**Text section:**
━━━━━━━━━━
William H. Johnson Forever Stamp Available Today

    William H. Johnson Forever Stamp Available Today

    PR Newswire

    BALTIMORE, April 11, 2012 /PRNewswire-USNewswire/ — The United States Postal Service today issued a new commemorative Forever stamp honoring one of America's foremost African-American artists, William H. Johnson. The 11th issuance in the American Treasures series showcases a still life painting by Johnson. Flowers, an oil-on-plywood painting dated 1939?1940, depicts a vase of boldly rendered, brightly colored blooms on a small red table.

    (Photo: http://photos.prnewswire.com/prnh/20120411/DC85381)

    "A new generation has discovered Johnson's work and today he's regarded as a major figure in 20th century art," said Deputy Postmaster General Ronald Stroman. "A foundation named for him offers assistance to African-American artists early in their careers, so we're especially proud to help spread appreciation for his work. This colorful stamp may even help inspire a gifted young person to also pursue a life in the arts."

    Joining Stroman to dedicate the stamp were Dr. David Wilson, president, Morgan State University; Dr. Leslie King-Hammond, graduate dean emerita/founding director, Center for Race and Culture; S. Marquette Folley, project director, Smithsonian Institution Traveling Exhibition Service; and Marcellus Shepard, master of ceremonies, WEAA-FM 88.9.

    The event took place at the Murphy Fine Arts Center ? Gilliam Concert Hall on the campus of Morgan State University.

    In 1926, Johnson went to France to study modernism. The two-dimensional, consciously "naive" style in which Flowers was painted was one of the many techniques of modernist abstraction and "primitive" art adapted by Johnson. He returned briefly to New York in 1929 and set up a studio in Harlem. The following year, he received the gold medal for distinguished achievement in fine arts from the William E. Harmon Foundation. The painting, a gift of the Harmon Foundation, belongs to the Smithsonian American Art Museum.

    Rare paintings from the exhibition "William H. Johnson: An American Modern" by the artist and from the collection of the James E. Lewis Museum at Morgan State University, will be on view at the Lewis museum from April 7 until July 1. Developed by Morgan State University and the Smithsonian Institution Traveling Exhibition Service, the exhibition will continue on a 10-city tour through 2014. The exhibition is made possible through the generous support of the National Endowment for the Arts, the Henry Luce Foundation and Morgan State University Foundation, Inc. For more information, visit www.sites.si.edu

    The William H. Johnson stamp is being issued as a Forever stamp in self-adhesive sheets of 20. Forever stamps are always equal in value to the current First-Class Mail 1-ounce rate. The William H. Johnson stamps are being sold at a price of 45 cents each, or $9 per sheet, and are available nationwide today.
━━━━━━━━━━
**Supplied data:**
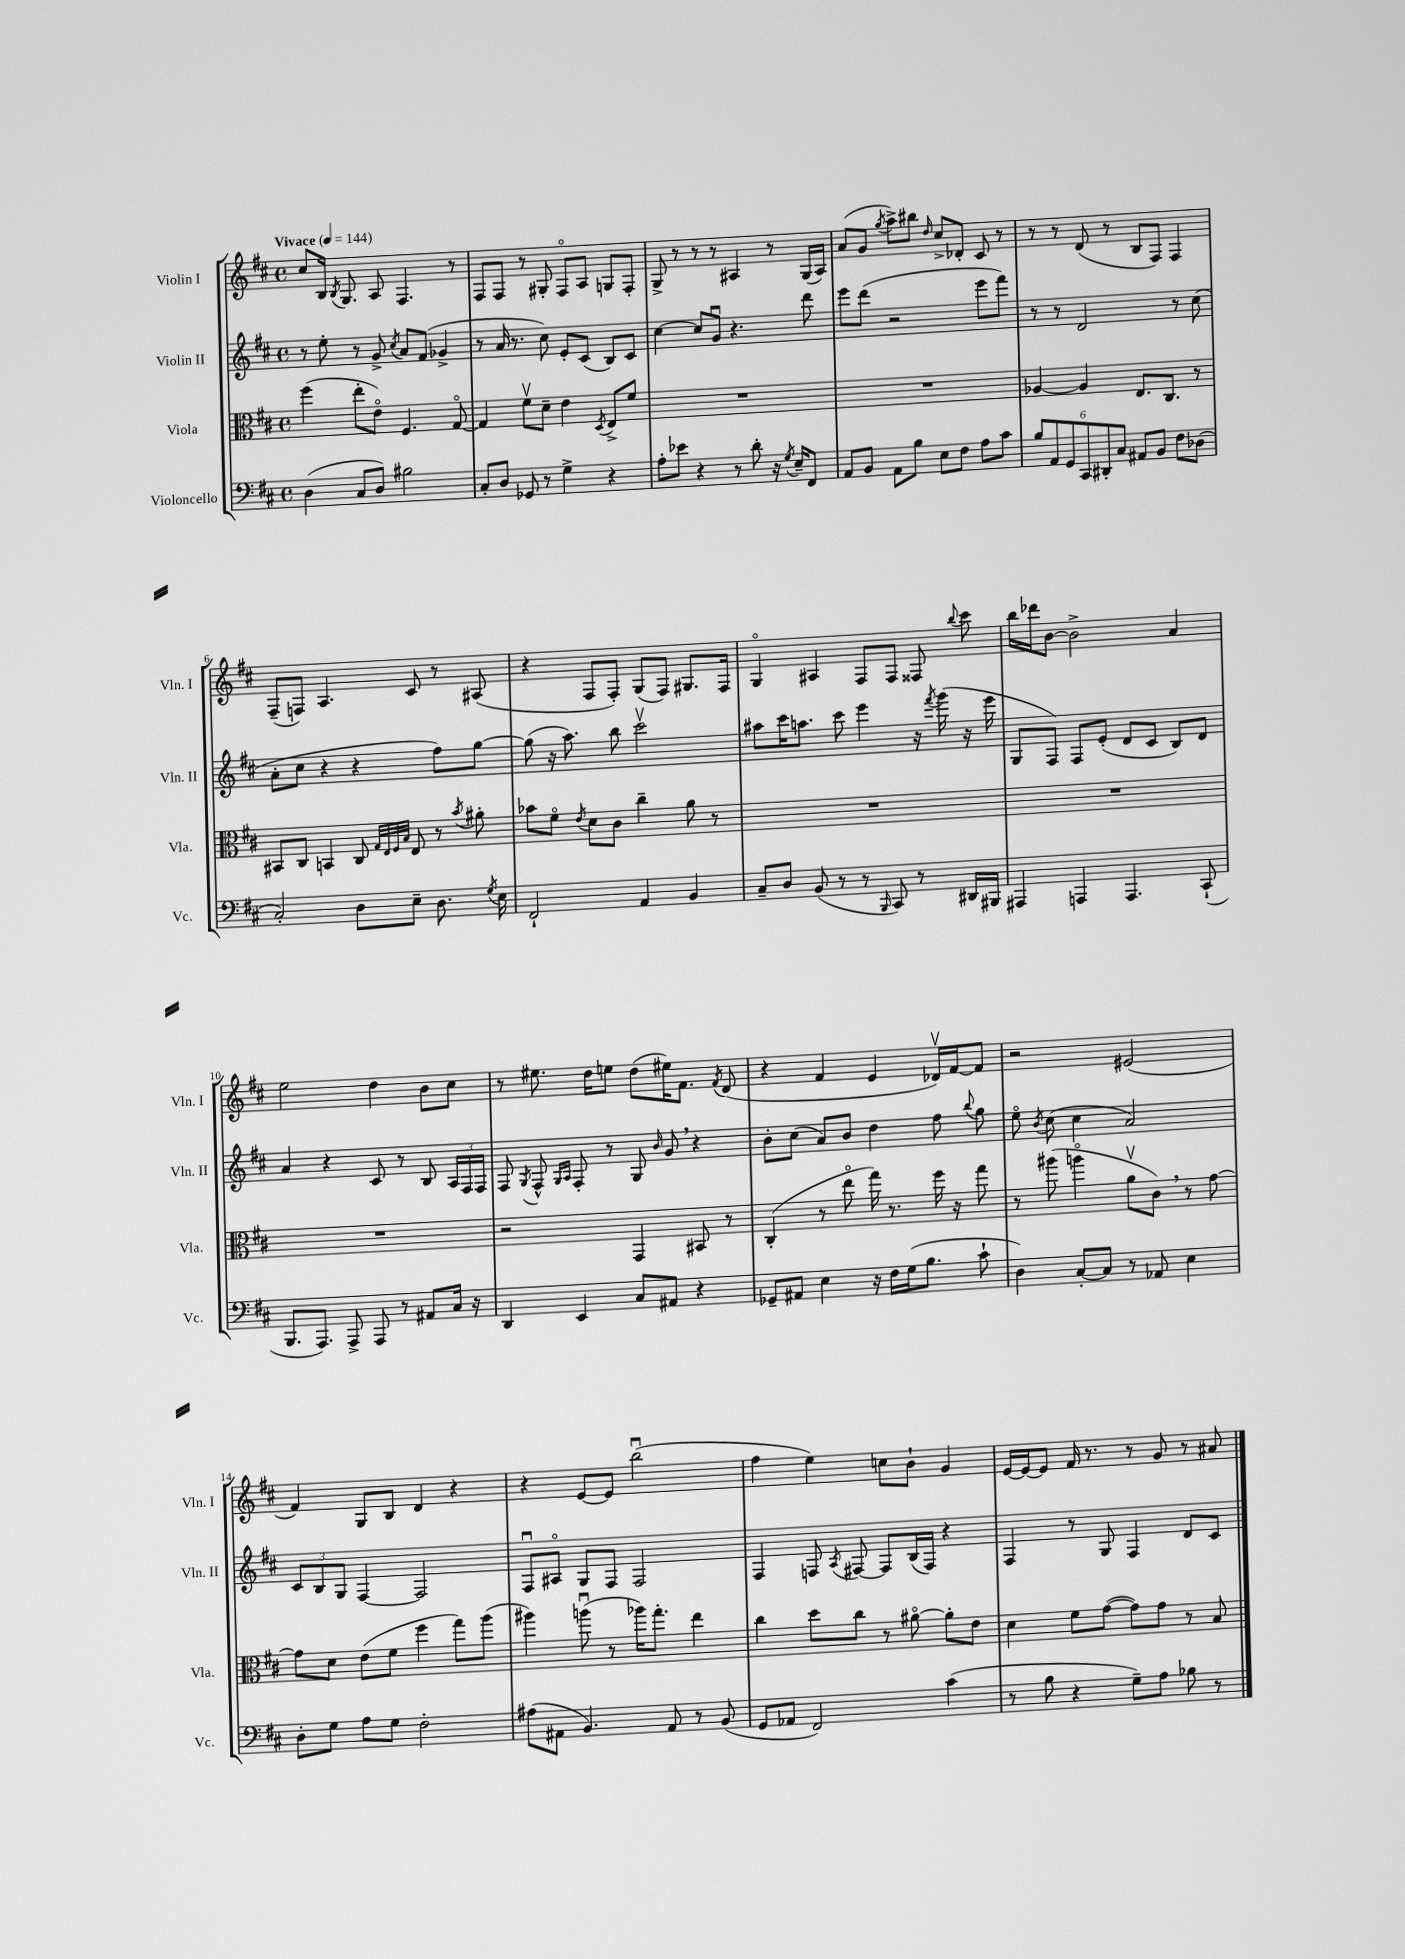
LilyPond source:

<<
\new StaffGroup <<
\new Staff = "s0" \with { instrumentName = "Violin I" shortInstrumentName = "Vln. I" } {
    \clef treble \key d \major \defaultTimeSignature \time 4/4 \tempo "Vivace" 4 = 144
    \autoBeamOff cis''8[ b16] \acciaccatura { b8 } g8. a8 fis4. r8 |
    fis8[ fis8] r8 gis8-. fis8[\flageolet a8] g8[ fis8]-. |
    g8-> r8 r8 r8 ais4 r8 g16[( ais16]) |
    a'8[( g'8] \acciaccatura { g''8 } a''8[->) bis''8] \grace { d''16 } cis''8[-> des'8]-. cis'8 r8 |
    r8 r8 d'8( r8 b8[ fis8]) fis4 |
    fis8[--( f8]) a4. cis'8 r8 ais8( |
    r4 fis8[ fis8]-.) g8[( fis8]) gis8.[ fis16] |
    g4\flageolet ais4 fis8[ fis8] fisis8 \appoggiatura { b''8 } cis'''8 |
    b''16[ des'''16 b'8]~ b'2-> a'4 |
    e''2 d''4 b'8[ cis''8] |
    r8 eis''8. d''16[ e''8] d''8[( eis''16) fis'8.] \acciaccatura { fis'8 } d'8( |
    r4 fis'4 e'4 des'16[\upbow) fis'16~ fis'8] |
    r2 eis'2( |
    fis'4) g8[ b8] d'4 r4 |
    r4 e'8[~ e'8] b''2\downbow( |
    fis''4 e''4) c''8[ b'8]-! g'4 |
    e'16[~ e'16~ e'8] fis'16 r8. r8 g'8 r8 ais'8 \bar "|." |
}
\new Staff = "s1" \with { instrumentName = "Violin II" shortInstrumentName = "Vln. II" } {
    \clef treble \key d \major \defaultTimeSignature \time 4/4
    \autoBeamOff r8 e''8-. r8 g'8-> \acciaccatura { cis''8 } a'8[ fis'8]( ges'4-> |
    r8 a'16 r8. cis''8) e'8[-. cis'8]( b8[) cis'8] |
    cis''4~ cis''8[ g'8]\downbow r4. d'''8 |
    e'''8[ d'''8]( r2 e'''8[ fis'''8]) |
    r8 r8 d'2 r8 cis''8( |
    a'8[-. cis''8] r4 r4 fis''8[) g''8]~ |
    g''8( r16 a''8.) b''8 cis'''2\upbow |
    ais''8[ cis'''16 a''8.] cis'''8 e'''4 r16 \acciaccatura { fis'''8 } g'''16( r16 e'''16 |
    g8[ fis8]) fis8[ e'8]-.( d'8[ cis'8] b8[) d'8] |
    a'4 r4 cis'8 r8 b8 \tuplet 3/2 { a16[ fis16 fis16] } |
    fis8 \acciaccatura { g8 } fis8-^ \grace { g16[ a16] } fis8-. r8 g8 \grace { b'16 } g'8 \breathe r4 |
    b'8[-. cis''8]( a'8[) b'8] d''4 fis''8 \appoggiatura { b''8 } g''8 |
    e''8\flageolet \acciaccatura { b'8 } cis''8( cis''4 a'2) |
    \tuplet 3/2 { cis'8[ b8 g8] } fis4~ fis2 |
    fis8[\downbow ais8]\flageolet g8[ fis8] fis2 |
    fis4 f8 \acciaccatura { a8 } fis8~ fis8[ b16( fis16]) r4 |
    fis4 r8 g8 fis4 d'8[ cis'8] \bar "|." |
}
\new Staff = "s2" \with { instrumentName = "Viola" shortInstrumentName = "Vla." } {
    \clef alto \key d \major \defaultTimeSignature \time 4/4
    \autoBeamOff fis''4( e''8[-. e'8]\flageolet) fis4. g8~\flageolet |
    g4 fis'8[\upbow d'8]-- e'4 \acciaccatura { d8 } e8[-> fis'8] |
    R1 |
    R1 |
    aes4~ aes4 e8.[ cis8.] r8 |
    bis,8[ cis8] b,4 cis8 \grace { g32[ e32 fis32 b32] } e8 r8 \acciaccatura { b'8 } ais'8-. |
    bes'8[ fis'8]\flageolet \acciaccatura { e'8 } d'8[ cis'8] cis''4-- a'8 r8 |
    R1 |
    R1 |
    R1 |
    r2 g,4 bis,8 r8 |
    cis4-.( r8 e''8\flageolet g''16) r8. fis''16 r16 g''8 |
    r8 ais''8( a''4\flageolet a'8[\upbow cis'8]) \breathe r8 g'8~ |
    g'8[ d'8] e'8[( fis'8] fis''4 g''8[) a''8]( |
    ais''4) a''8\downbow( r8 aes''16[) g''8.]-. e''4 |
    cis''4 d''8[ cis''8] r8 ais'8~\flageolet ais'8[-. e'8] |
    d'4 fis'8[ g'8]~( g'8[) g'8] r8 b8 \bar "|." |
}
\new Staff = "s3" \with { instrumentName = "Violoncello" shortInstrumentName = "Vc." } {
    \clef bass \key d \major \defaultTimeSignature \time 4/4
    \autoBeamOff d4( cis8[ d8]) bis2 |
    cis8[-. d8] ges,8 r8 g4-> r4 |
    a8[-. ees'8] r4 r8 d'8-. r16 \acciaccatura { g8 } e16[-- fis,8] |
    a,8[ b,8] a,8[ b8] e8[ fis8] a8[ cis'8] |
    \tuplet 6/4 { b8[ a,8 g,8 cis,8 dis,8-. cis8] } ais,8[ b,8] fis8[ des8]( |
    cis2-.) d8[ e8]-- d8. \acciaccatura { g8 } e16 |
    fis,2-! a,4 b,4 |
    cis8[-- d8] b,8( r8 r8 \grace { b,,16 } cis,8) r8 dis,16[ bis,,16] |
    ais,,4 a,,4 a,,4. cis,8-!( |
    b,,8.[ a,,8.]) a,,8-> a,,8 r8 ais,8[ cis16] r16 |
    d,4 e,4 cis8[ ais,8] r4 |
    ges,8[-- ais,8] e4 r16 fis16[ g16( b8.] cis'8-! |
    d4) cis8[~-. cis8] r8 aes,8 e4 |
    d8[-. g8] a8[ g8] fis2-. |
    ais8[( ais,8] b,4.) ais,8 r8 b,8( |
    g,8[ aes,8] fis,2) cis'4( |
    r8 b8 r4 g8[--) a8] bes8 r8 \bar "|." |
}
>>
>>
━━━━━━━━━━
**What you have to do:** Resume the press release on the William H. Johnson Forever stamp, continuing on from its final sentence.

**Answer below:**
    Customers may view the William H. Johnson Forever Stamp, as well as many of this year's other stamps, on Facebook at facebook.com/USPSStamps, through Twitter @USPSstamps?or?on the website?Beyond the Perf?at beyondtheperf.com/stamp-releases/2012. Beyond the Perf is?the Postal Service's online site for background on upcoming stamp subjects, first-day-of-issue events and other philatelic news.

    How to Order the First-Day-of-Issue Postmark, William H. Johnson Forever Stamp
    Customers have 60 days to obtain the first-day-of-issue postmark by mail. They may purchase new stamps at a local Post Office, at The Postal Store website at www.usps.com/shop, or by calling?800-782-6724. They should affix the stamps to envelopes of their choice, address the envelopes (to themselves or others), and place them in a larger envelope addressed to:

    William H. Johnson Stamp
    Main Post Office
    900 E. Fayette Street
    Baltimore, MD 21233-9998

    After applying the first-day-of-issue postmark, the Postal Service will return the envelopes through the mail. There is no charge for the postmark. All orders must be postmarked by June 11, 2012.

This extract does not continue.